(Collected data)

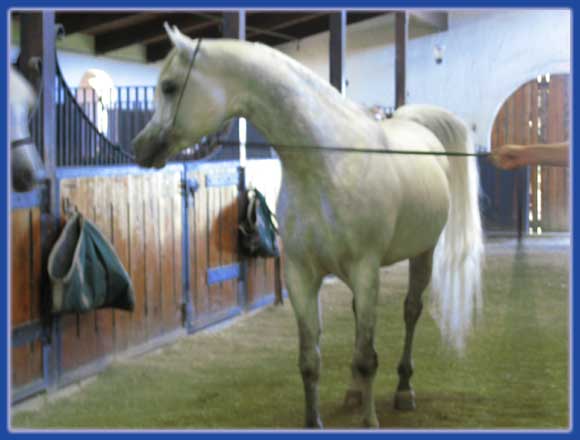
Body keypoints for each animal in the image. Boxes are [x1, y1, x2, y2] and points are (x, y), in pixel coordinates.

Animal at [132, 24, 483, 429]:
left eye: (170, 87)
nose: (139, 148)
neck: (328, 164)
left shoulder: (366, 270)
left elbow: (367, 358)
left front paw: (370, 420)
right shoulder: (301, 275)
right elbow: (310, 360)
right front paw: (314, 419)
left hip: (421, 253)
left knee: (411, 311)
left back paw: (403, 389)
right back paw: (352, 392)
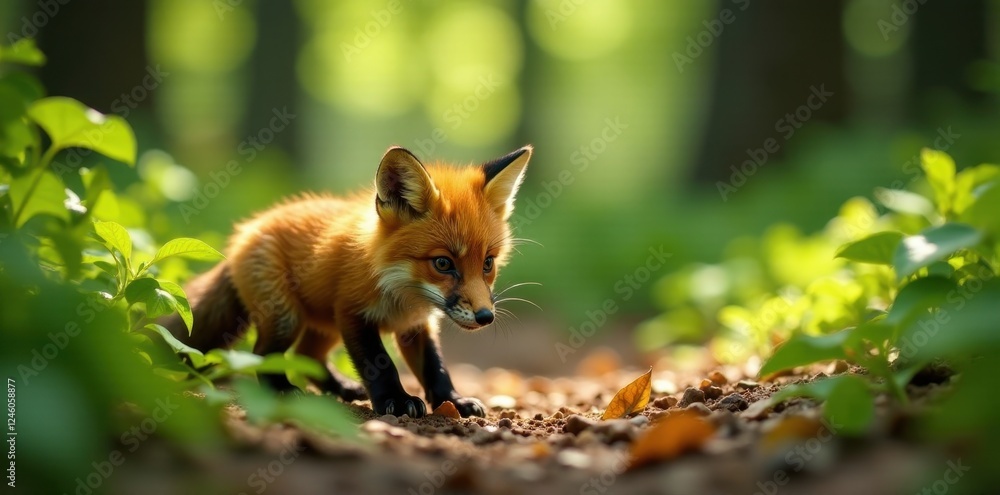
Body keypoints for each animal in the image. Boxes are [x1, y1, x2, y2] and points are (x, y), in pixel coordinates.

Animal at [164, 145, 532, 418]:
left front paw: (453, 401)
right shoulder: (353, 313)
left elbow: (435, 367)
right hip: (287, 318)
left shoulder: (416, 325)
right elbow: (379, 364)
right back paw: (283, 390)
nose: (486, 317)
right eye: (443, 263)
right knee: (262, 355)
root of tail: (241, 237)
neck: (402, 294)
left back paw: (341, 388)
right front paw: (396, 401)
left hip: (322, 325)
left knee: (308, 355)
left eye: (487, 263)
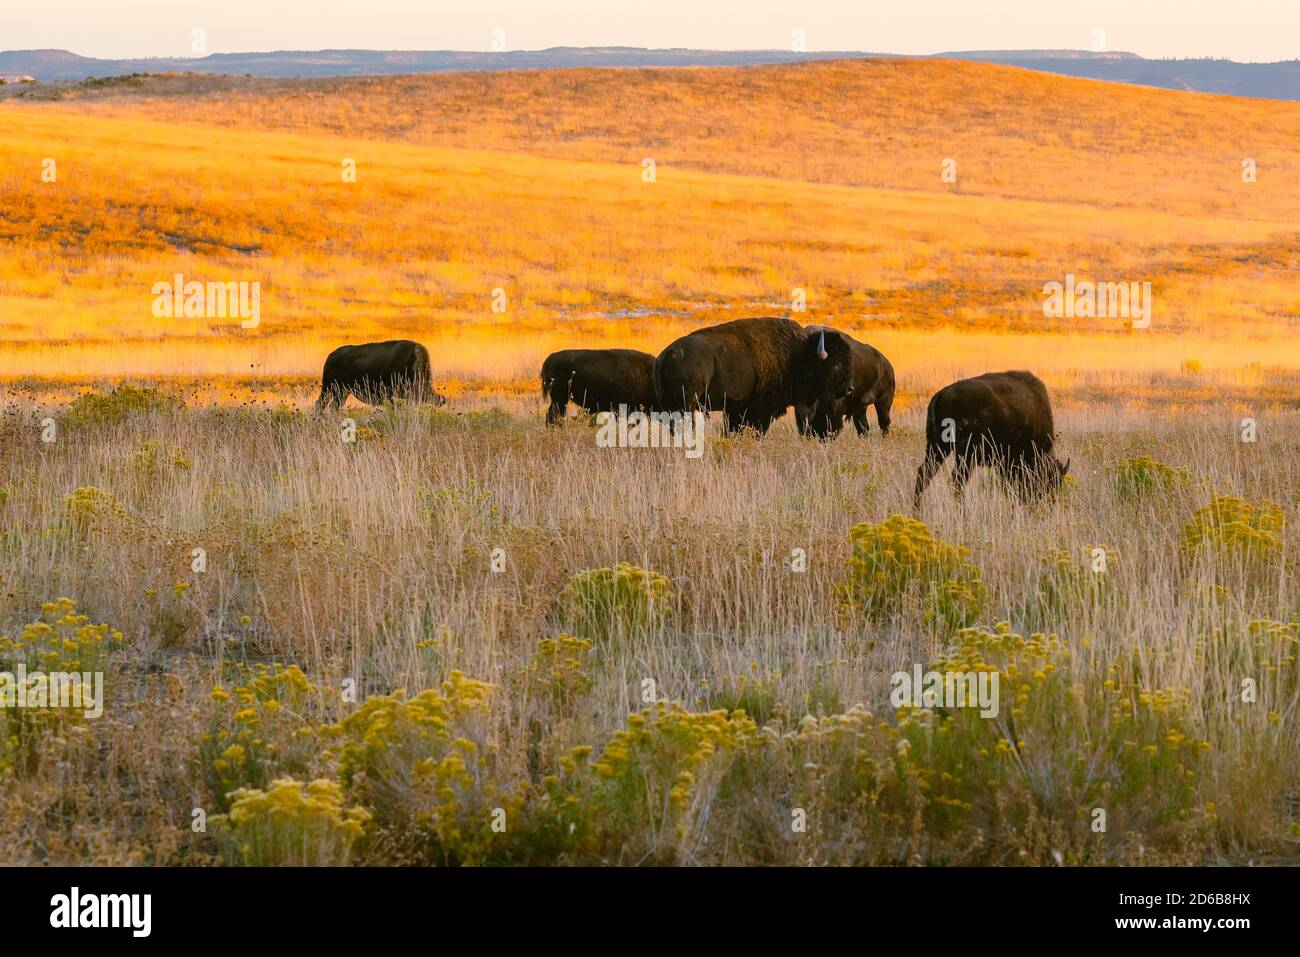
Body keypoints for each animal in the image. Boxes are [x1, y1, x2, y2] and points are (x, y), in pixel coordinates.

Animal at [653, 317, 852, 434]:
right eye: (835, 363)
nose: (849, 388)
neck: (797, 356)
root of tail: (667, 354)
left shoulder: (736, 409)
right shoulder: (760, 410)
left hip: (669, 404)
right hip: (686, 404)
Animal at [913, 370, 1069, 508]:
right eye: (1048, 481)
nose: (1050, 503)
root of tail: (941, 395)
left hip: (937, 447)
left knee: (925, 472)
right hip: (964, 454)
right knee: (958, 480)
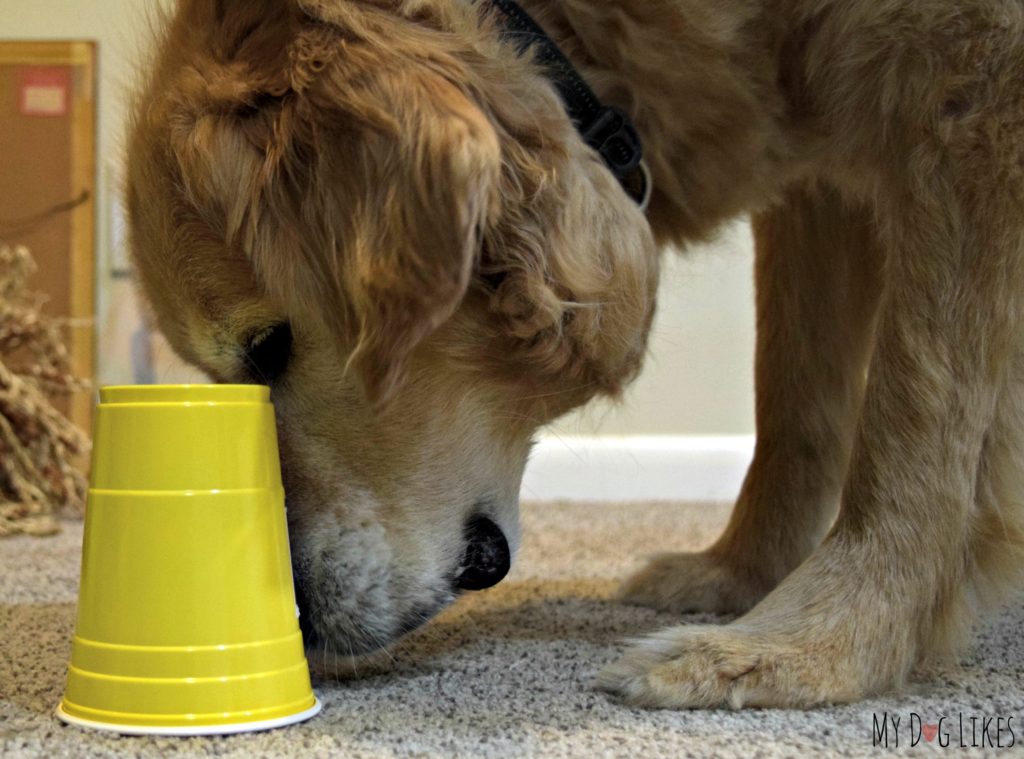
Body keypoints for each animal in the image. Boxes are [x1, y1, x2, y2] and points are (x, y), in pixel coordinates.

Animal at [125, 0, 1024, 708]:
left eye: (270, 346)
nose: (296, 620)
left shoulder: (971, 88)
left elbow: (914, 423)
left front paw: (812, 646)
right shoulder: (817, 183)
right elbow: (796, 406)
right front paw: (738, 579)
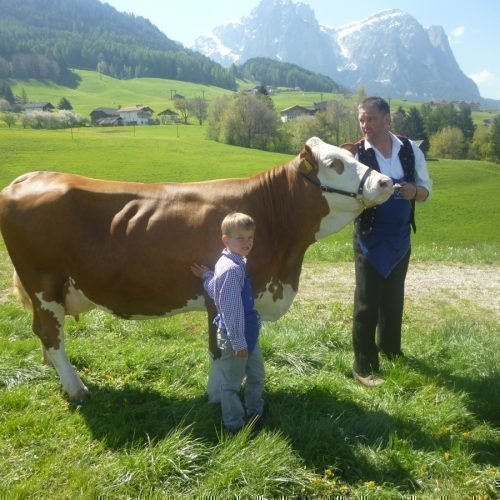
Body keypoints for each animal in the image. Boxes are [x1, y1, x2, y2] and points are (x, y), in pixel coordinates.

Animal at [0, 138, 390, 402]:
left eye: (355, 157)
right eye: (335, 163)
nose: (386, 182)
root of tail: (27, 179)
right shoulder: (219, 293)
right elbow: (220, 348)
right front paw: (218, 396)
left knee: (44, 335)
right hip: (44, 284)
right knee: (50, 334)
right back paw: (77, 389)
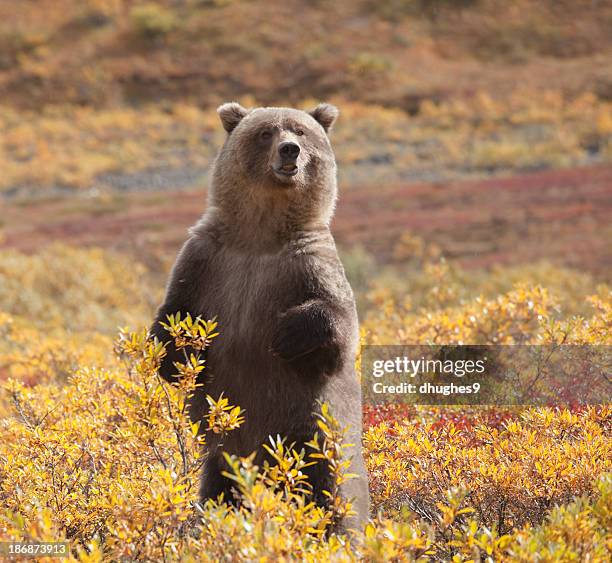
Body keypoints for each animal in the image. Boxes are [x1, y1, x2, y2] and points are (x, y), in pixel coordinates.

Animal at [151, 102, 370, 532]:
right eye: (266, 132)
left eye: (301, 131)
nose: (289, 151)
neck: (259, 235)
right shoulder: (205, 261)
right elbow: (174, 318)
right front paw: (183, 351)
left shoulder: (308, 262)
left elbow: (339, 327)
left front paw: (286, 334)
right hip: (225, 460)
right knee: (220, 496)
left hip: (313, 442)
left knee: (328, 500)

→ **Exercise prompt**: The answer is a single number: how many lines in the data above hold the string "knee".

→ **Response below**: 9